Probability: Unordered, with replacement In a state lottery four digits are drawn at random one at a time with replacement from 0 to 9. Suppose that you win if any permutation of your selected integers is drawn. Give the probability of winning if you select: 6,7,8,9.
I am most confused about the different ways to approach this problem. In thinking about it with "order does matter," there are 4! possible orderings of 6, 7, 8, and 9. Furthermore, there are 10^4 ways to get all possible outcomes. That is the correct answer, 4!/(10^4). 
My professor said that order doesn't matter. So the possible wins are 1 because there's only one possible set of 6,7,8,9. Next, the possible outcomes are (10^4)/4! - all the outcomes divided by the number of ways to arrange those outcomes, to get unordered outcomes. That, too, is numerically correct, because it works out to 4!/(10^4).
But if order really doesn't matter, and you can have replacement, why would you not use n+r-1 C r for the possible outcomes? In this approach, there is one possible set, so it would be 1/(10 C 4), but that deviates from the right answer. I don't understand where my problem is.
 A: The number of possible outcomes is not $10^4/4!$, that's not even an integer. In order to count outcomes, we need to first define what we mean by outcome, that is, we have to describe the sample space.  
Also, even though ultimately order does not matter, the number of outcomes is not $\binom{10}{4}$. For since drawing was done with replacement, it is possible to get repetition of digits. And if we did give a real count of possible outcomes, that included for example the possibility of getting three $1$'s and one $4$, we would still have some work to do. For the event three $1$'s and one $4$, and the event one each of $3,6,8,9$ are not equally likely.  

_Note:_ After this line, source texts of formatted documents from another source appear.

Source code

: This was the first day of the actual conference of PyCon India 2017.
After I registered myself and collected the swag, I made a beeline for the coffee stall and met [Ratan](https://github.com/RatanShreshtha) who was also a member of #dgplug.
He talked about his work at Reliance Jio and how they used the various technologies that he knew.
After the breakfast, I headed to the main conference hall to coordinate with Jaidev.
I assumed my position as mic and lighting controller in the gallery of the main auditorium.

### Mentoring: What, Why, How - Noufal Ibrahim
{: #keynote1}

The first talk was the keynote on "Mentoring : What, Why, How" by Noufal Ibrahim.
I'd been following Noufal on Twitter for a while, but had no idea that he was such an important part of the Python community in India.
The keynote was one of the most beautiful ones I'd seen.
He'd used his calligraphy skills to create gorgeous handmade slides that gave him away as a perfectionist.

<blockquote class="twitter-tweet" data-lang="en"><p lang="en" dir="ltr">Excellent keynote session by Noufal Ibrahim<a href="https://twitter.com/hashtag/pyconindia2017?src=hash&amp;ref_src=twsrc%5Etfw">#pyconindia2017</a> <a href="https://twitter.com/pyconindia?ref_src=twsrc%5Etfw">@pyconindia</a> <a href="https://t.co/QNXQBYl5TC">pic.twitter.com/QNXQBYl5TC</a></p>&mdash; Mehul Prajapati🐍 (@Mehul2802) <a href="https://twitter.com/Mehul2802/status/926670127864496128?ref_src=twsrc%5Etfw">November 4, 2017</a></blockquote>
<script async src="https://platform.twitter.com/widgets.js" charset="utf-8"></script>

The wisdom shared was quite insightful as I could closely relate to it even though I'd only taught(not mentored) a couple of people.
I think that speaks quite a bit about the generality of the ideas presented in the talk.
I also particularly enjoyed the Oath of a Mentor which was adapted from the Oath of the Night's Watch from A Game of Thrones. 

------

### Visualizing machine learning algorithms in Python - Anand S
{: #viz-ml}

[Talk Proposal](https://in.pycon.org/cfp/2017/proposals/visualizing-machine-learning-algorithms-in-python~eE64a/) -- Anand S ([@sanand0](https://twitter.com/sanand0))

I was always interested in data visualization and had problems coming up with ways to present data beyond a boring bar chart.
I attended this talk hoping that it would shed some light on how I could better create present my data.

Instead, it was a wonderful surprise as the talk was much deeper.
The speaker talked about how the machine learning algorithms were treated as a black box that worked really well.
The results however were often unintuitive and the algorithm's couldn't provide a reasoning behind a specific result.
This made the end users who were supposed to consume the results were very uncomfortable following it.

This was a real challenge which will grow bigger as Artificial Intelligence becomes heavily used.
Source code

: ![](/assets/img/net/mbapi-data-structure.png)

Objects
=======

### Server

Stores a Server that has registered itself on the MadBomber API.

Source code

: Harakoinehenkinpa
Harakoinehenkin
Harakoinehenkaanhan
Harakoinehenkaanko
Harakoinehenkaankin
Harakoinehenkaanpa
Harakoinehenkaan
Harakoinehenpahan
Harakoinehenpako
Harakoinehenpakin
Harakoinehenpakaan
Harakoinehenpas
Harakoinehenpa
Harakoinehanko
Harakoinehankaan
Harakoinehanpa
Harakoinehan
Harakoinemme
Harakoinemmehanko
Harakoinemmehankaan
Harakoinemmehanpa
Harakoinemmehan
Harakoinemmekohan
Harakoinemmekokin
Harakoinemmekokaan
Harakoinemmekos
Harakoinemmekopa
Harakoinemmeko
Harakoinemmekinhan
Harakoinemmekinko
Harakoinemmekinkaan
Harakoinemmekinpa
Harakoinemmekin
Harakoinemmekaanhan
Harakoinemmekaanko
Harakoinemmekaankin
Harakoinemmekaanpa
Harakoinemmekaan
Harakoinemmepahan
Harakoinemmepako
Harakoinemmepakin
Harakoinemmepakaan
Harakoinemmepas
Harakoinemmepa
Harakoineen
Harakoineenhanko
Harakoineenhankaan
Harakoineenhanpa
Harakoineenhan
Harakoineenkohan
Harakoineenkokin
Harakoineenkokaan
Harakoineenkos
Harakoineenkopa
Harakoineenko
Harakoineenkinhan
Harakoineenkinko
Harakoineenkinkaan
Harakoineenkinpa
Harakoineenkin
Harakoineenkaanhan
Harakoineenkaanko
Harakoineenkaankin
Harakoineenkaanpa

It is convenient (though not always possible) to set up a set of possible outcomes such that all outcomes are equally likely. Then we can find our probability by counting. 
If we do that, then if our counting is correct, we will get the right answer. In this particular problem, the sample space of $10^4$ strings of length $4$ consists of equally likely outcomes. Since we are counting order, for the numerator we have to use $4!$.